Bruce Willis Couldn’t Save Us From Asteroid Doom
The Mayan calendar, which ends in 2012, was based on astronomical cycles.
According to the internet hysteria surrounding the ancient Mayan calendar, an asteroid could be on its way to wipe out the world on December 21, 2012.
Obviously this is pretty unlikely — but if an asteroid really is on its way, could we take a cue from the disaster movie ‘Armageddon’ in order to save the planet?
According to science research carried out by University of Leicester physics students, the answer is definitely “no”.

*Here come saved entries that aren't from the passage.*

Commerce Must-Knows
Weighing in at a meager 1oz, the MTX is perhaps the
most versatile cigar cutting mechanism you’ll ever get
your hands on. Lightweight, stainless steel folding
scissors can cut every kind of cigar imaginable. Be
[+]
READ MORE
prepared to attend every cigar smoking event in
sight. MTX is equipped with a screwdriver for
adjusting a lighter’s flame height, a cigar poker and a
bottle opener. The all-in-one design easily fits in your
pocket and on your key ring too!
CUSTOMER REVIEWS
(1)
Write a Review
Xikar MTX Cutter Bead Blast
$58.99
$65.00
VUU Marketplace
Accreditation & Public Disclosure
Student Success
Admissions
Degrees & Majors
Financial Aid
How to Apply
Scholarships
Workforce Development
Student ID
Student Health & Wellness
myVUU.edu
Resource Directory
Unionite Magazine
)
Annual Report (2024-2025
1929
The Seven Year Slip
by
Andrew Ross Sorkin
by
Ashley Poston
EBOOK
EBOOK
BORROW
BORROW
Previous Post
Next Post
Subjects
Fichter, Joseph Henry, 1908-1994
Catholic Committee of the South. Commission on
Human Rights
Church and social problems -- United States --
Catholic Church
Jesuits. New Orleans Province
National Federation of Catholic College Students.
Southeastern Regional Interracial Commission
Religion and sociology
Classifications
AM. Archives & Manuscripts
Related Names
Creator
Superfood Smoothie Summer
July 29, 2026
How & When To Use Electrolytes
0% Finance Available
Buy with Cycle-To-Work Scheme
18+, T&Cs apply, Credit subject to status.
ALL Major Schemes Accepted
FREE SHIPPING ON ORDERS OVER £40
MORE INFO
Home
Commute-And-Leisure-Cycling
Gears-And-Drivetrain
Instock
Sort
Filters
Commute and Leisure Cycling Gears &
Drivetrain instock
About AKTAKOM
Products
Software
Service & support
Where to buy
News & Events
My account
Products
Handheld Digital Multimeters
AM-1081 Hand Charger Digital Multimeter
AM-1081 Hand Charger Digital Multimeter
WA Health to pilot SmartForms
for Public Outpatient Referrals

In the 1998 film, Bruce Willis plays an oil-drilling platform engineer who lands on the surface of an Earth-bound asteroid, drills to the center and detonates a nuclear weapon, splitting the asteroid in half.

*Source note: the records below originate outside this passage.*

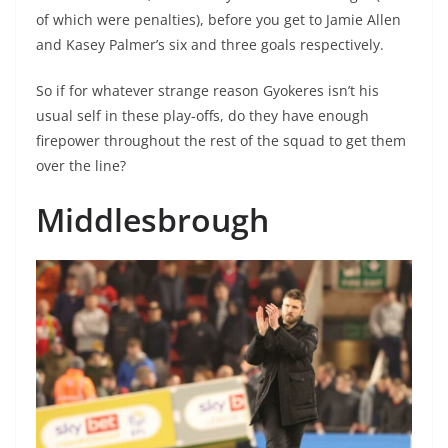
of which were penalties), before you get to Jamie Allen
and Kasey Palmer’s six and three goals respectively.
So if for whatever strange reason Gyokeres isn’t his
usual self in these play-offs, do they have enough
firepower throughout the rest of the squad to get them
over the line?
Middlesbrough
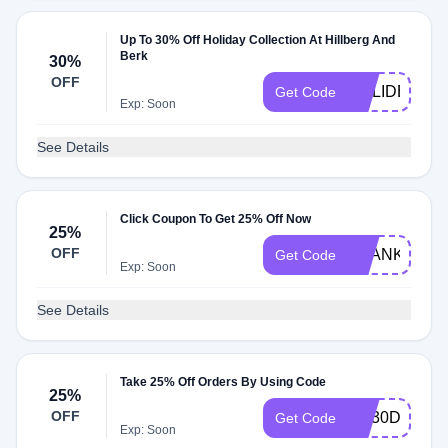
Up To 30% Off Holiday Collection At Hillberg And
Berk
30%
OFF
HOLIDEAL20
Get Code
Exp: Soon
See Details
Click Coupon To Get 25% Off Now
25%
OFF
THANKYOUR
Get Code
Exp: Soon
See Details
Take 25% Off Orders By Using Code
25%
OFF
HB30DIAMA
Get Code
Exp: Soon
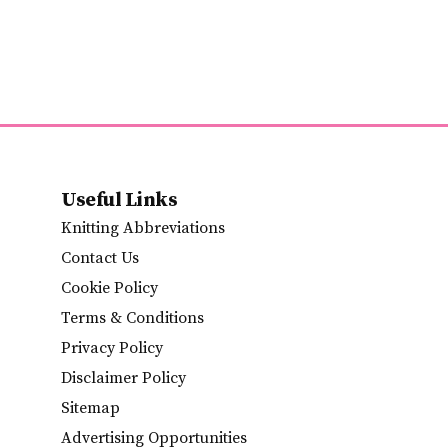
Useful Links
Knitting Abbreviations
Contact Us
Cookie Policy
Terms & Conditions
Privacy Policy
Disclaimer Policy
Sitemap
Advertising Opportunities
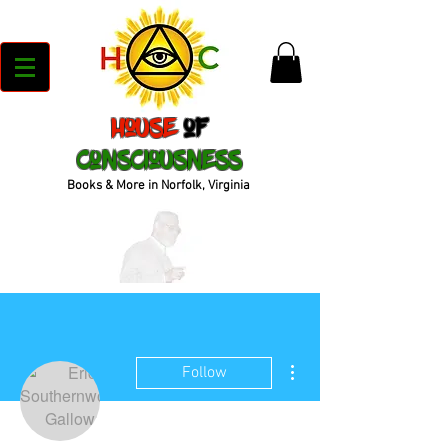
House
of
Consciousness
Books & More in Norfolk, Virginia
More actions
Follow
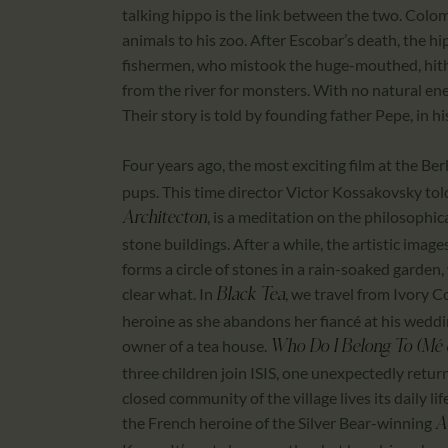
talking hippo is the link between the two. Col
animals to his zoo. After Escobar’s death, the h
fishermen, who mistook the huge-mouthed, hit
from the river for monsters. With no natural e
Their story is told by founding father Pepe, in 
Four years ago, the most exciting film at the Ber
pups. This time director Victor Kossakovsky told 
, is a meditation on the philosophi
Architecton
stone buildings. After a while, the artistic ima
forms a circle of stones in a rain-soaked garden,
clear what. In
, we travel from Ivory C
Black Tea
heroine as she abandons her fiancé at his wedding
owner of a tea house.
Who Do I Belong To (
Mé 
three children join ISIS, one unexpectedly retur
closed community of the village lives its daily li
the French heroine of the Silver Bear-winning
A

The two pieces of the asteroid then pass either side of the Earth, saving the planet’s population from annihilation.
But the group of four MPhys students worked out that this method would not work, as we simply do not have a bomb powerful enough.
Students Ben Hall, Gregory Brown, Ashley Back and Stuart Turner found that the device would need to be about a billion times stronger than the biggest bomb ever detonated on Earth — the Soviet Union’s 50 megaton hydrogen bomb “Big Ivan” — in order to save the world from a similar sized asteroid.
To do this, they devised a formula to find the total amount of kinetic energy needed in relation to the volume of the asteroid pieces, their density, the clearance radius (which was taken as the radius of Earth plus 400 miles), the asteroid’s pre-detonation velocity, and its distance from Earth at the point of detonation.
Using the measurements and properties of the asteroid as stated in the film, the formula revealed that 800 trillion terajoules of energy would be required to split the asteroid in two with both pieces clearing the planet. However, the total energy output of “Big Ivan” only comes to 418,000 terajoules.
In other words, we would need to construct a bomb about a billion times stronger than the most powerful weapon ever built in order to save the world in this way.
Reserachers devised a formula to find the total amount of kinetic energy (E) needed in relation to the volume of the asteroid pieces (⅔πr3), their density (ρ), the clearance radius (R) which was taken as the radius of Earth plus 400 miles, the asteroid’s pre-detonation velocity (ν1) and its distance from Earth at the point of detonation (D). Credit: University of Leicester
They also found that scientists would have to detect the asteroid much earlier if we were to have any chance of splitting the asteroid in time.
On top of this, the asteroid would need to be split at almost the exact point that it could feasibly be detected at 8 billion miles.
This would leave no time for Bruce to travel to the asteroid and drill into its center — let alone share any meaningful moments with Ben Affleck or Liv Tyler along the way.
Student Ben Hall, 22, from Haverhill, near Cambridge, said: “One possible alternative method would be moving the asteroid via propulsion methods attached to it. What is certain is that most methods would require very early detection of such an asteroid and very careful planning in deriving a solution.
“I really enjoyed the film ‘Armageddon’ and up until recently never really considered the plausibility in the science behind the movie. But after watching it back I found myself being more skeptical about the film in many areas.
“I think that directors attempt to make films scientifically accurate but find that a lot of trouble is run into in what can and cannot be done, thus leading to falsification in the science to make movies more interesting or visually appealing to the audience.”
The science papers, entitled “Could Bruce Willis Save the World?” and “Could Bruce Willis Predict the End of the World?” were published in this year’s University of Leicester Journal of Special Physics Topics.
The journal is published every year, and features original short papers written by students in the final year of their four-year Master of Physics degree.
An artistic expression of how a large meteorite impact into the sea might look. Credit: Carsten Egestal Thuesen, GEUS
Ben, who graduated with a First last month and is due to start working at Coalville-based optical technology company Zeeko in August, added: “The module was great fun to be involved with as it allowed for us to get our creative juices flowing and attack original problems from different angles. The whole publishing and reviewing process also gave us a very good taster of what it is like to publish papers in the ‘real world’ as well as being a good simulation of the problems that arise when doing so.”
The other three group members also graduated with Firsts, and are set to start PhDs.
Course leader Dr. Mervyn Roy, a lecturer at the University’s Department of Physics and Astronomy, said: “A lot of the papers published in the Journal are on subjects that are amusing, topical, or a bit off-the-wall. Our fourth years are nothing if not creative! But, to be a research physicist — in industry or academia — you need to show some imagination, to think outside the box, and this is certainly something that the module allows our students to practice.
“Most of our masters students hope to go on to careers in research where a lot of their time will be taken up with scientific publishing — writing and submitting papers, and writing and responding to referee reports.
“This is another area where the module really helps. Because Physics Special Topics is run exactly like a professional journal, the students get the chance to develop all the skills they will need when dealing with high profile journals like Nature or Science later on in life.”